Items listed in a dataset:

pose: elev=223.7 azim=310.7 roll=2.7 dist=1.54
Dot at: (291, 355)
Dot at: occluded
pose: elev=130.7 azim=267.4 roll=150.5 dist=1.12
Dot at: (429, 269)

--

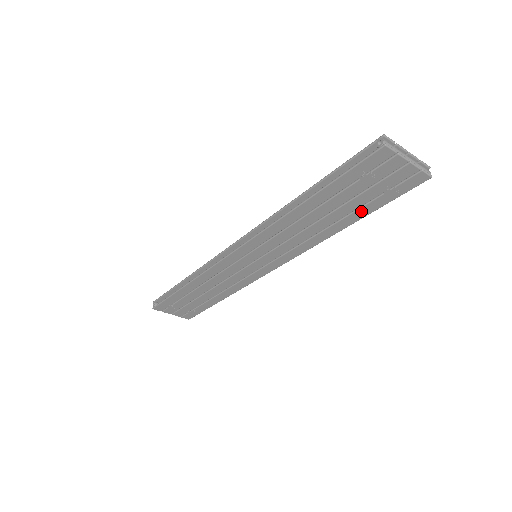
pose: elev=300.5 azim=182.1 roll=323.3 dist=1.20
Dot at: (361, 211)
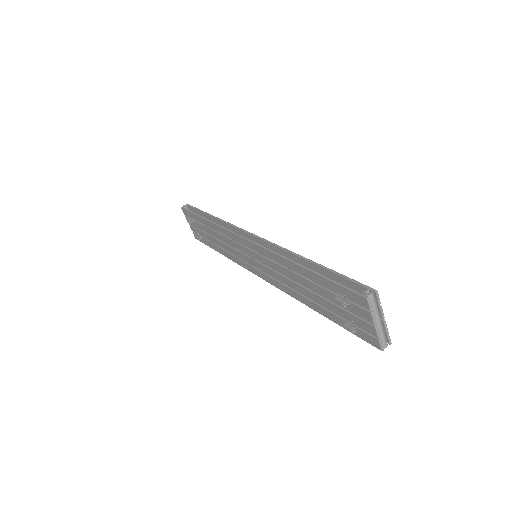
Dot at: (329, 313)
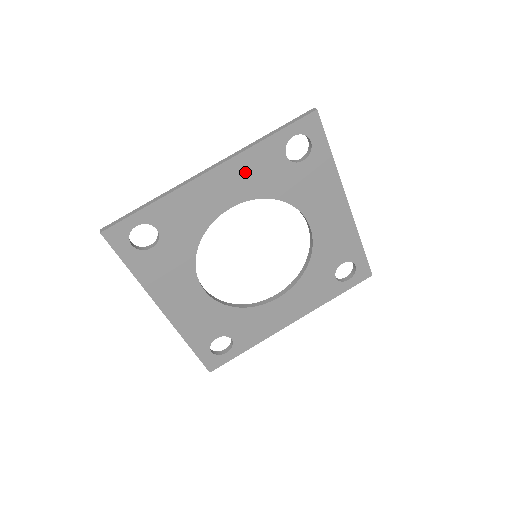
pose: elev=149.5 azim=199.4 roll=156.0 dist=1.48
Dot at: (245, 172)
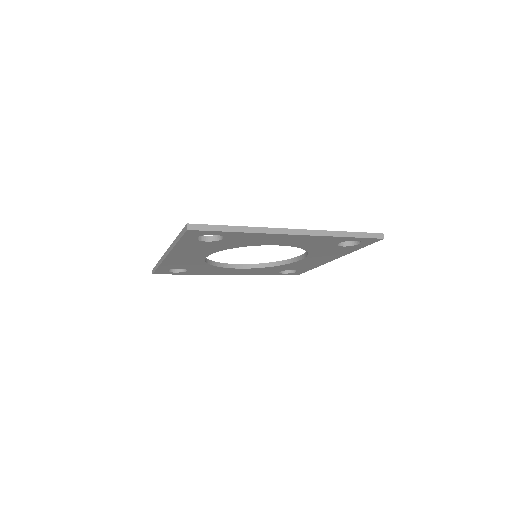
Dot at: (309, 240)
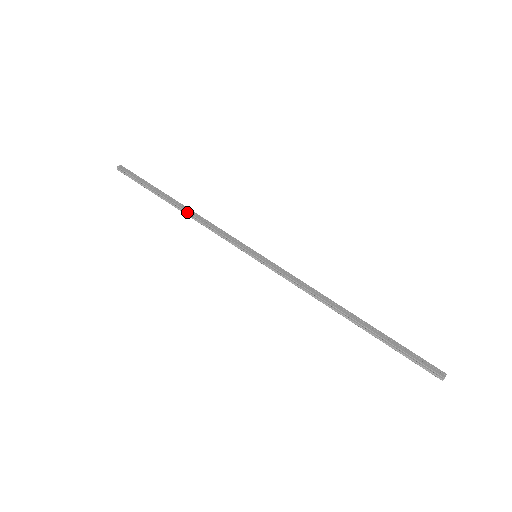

#### Do this:
Return, unchanged, the lines of the records from the line containing "pose: elev=223.7 azim=310.7" through the line containing "Dot at: occluded", both lines included.

#### Answer for this exercise:
pose: elev=223.7 azim=310.7 roll=2.7 dist=1.54
Dot at: (291, 355)
Dot at: occluded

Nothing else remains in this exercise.